Eine gute Figur macht King Kong durchaus auch in der Welt der Online-Spielautomaten. Im Zuge des passenden Online-Slots wird mit auf 5 Rollen mit 25 Gewinnlinien aufgewartet. Mit überwältigenden Animationen und unzähligen audiovisuellen Effekten entführt der Slot den Spieler auf eine Insel, die seine kühnsten Erwartungen übertrifft. Falls die richtigen Symbole auftreten, winken echte Filmszenen. Erscheint der Gorilla auf den Rollen 2, 3 und 4, ersetzt er als Wild-Symbole alle Symbole außer dem Scatter-Symbol. In diesem Fall besteht Aussicht auf hohe Gewinne. Um die Gewinnchancen ist es aber auch deswegen gut bestellt, weil der Spielautomat mit einer Auszahlungsquote von 95,8 % daherkommt.

King Kong auf der Bühne

Das Musical „King Kong“ von Paul Graham Brown und James Edward Lyons nach dem Roman von Delos W. Lovelace feierte 2009 Premiere. Was im ersten Moment den Anschein einer Schnapsidee hat, entpuppt sich rasch als genialer Schachzug. Den Abenteuerroman der 30er-Jahre mit nur 3 Darstellern auf die Bühne zu bringen, macht gerade den Reiz aus. Das schier Unmögliche wird mit den Mitteln der Theaterkunst möglich und verspricht ein intensives wie kurzweiliges Theatererlebnis. Davon zeugen die Kammerspiele Seeb.

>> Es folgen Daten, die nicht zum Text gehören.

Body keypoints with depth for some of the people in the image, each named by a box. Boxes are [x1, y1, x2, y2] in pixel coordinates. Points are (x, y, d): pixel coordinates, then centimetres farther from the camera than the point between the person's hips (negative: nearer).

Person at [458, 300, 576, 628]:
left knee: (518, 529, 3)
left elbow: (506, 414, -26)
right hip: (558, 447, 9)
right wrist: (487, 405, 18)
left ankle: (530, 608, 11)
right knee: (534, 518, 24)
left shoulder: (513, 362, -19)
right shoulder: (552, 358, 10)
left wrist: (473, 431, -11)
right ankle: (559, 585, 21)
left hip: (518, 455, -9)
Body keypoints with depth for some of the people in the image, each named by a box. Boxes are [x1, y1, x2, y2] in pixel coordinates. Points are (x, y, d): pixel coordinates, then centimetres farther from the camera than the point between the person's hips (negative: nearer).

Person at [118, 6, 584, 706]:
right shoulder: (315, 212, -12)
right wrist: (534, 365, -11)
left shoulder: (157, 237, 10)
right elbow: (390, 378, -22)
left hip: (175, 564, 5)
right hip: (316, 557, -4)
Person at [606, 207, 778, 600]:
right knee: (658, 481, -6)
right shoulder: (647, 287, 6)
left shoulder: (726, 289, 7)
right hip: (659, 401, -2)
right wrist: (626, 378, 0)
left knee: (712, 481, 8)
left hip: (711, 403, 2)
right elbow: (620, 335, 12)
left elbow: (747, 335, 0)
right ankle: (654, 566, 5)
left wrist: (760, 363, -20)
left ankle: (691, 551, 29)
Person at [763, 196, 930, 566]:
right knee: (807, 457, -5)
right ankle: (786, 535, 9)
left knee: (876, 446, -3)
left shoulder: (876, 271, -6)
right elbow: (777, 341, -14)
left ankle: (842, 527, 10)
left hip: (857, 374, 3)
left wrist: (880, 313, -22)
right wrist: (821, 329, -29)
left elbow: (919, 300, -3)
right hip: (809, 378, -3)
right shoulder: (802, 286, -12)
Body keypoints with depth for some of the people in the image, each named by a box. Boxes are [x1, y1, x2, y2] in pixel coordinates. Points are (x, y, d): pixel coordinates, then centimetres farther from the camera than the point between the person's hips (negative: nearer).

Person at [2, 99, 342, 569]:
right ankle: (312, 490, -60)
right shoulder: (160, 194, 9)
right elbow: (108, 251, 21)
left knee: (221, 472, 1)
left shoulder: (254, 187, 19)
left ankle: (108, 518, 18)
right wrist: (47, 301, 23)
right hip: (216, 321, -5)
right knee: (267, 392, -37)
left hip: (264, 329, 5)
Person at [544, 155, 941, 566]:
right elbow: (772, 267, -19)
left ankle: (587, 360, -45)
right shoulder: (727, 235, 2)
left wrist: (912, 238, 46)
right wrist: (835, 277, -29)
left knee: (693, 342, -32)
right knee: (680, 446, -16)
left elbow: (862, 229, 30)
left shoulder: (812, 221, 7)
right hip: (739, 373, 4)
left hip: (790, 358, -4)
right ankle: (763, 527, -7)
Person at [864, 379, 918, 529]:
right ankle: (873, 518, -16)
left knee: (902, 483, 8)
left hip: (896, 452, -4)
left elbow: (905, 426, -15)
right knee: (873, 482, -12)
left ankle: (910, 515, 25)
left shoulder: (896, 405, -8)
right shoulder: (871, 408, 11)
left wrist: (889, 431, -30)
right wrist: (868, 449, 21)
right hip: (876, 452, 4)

Es geht aber auch anders. Größer. 2018 kommt „King Kong“ an den Broadway. Genauer gesagt wird der Affe das Musical „Miss Saigon“ ablösen. Über Premiere, Cast und Start des Ticketverkaufs ist bis dato noch nichts bekannt, dem Zufall überlassen bleibt aber absolut nichts. So sind namhafte Szenegrößen mit von der Partie. Für Regie und Choreografie wird Drew McOnie verantwortlich zeichnen, der sich bereits mit der Inszenierung von „In the Heights“ und „Jesus Christ Superstar“ hervorgetan hat. Um die Songs kümmern sich Marius de Vries und Eddie Perfect. Das wirklich Besondere an diesem Unterfangen ist freilich der 6 Meter große Gorilla, der nicht weniger als eine Tonne auf die Waage bringt und regelrecht eine Heerschar an Puppenspielern zur Animation benötigt. Angesichts dieser hochfliegenden Pläne gilt es wohl, sich so schnell wie möglich nach Tickets umzuschauen.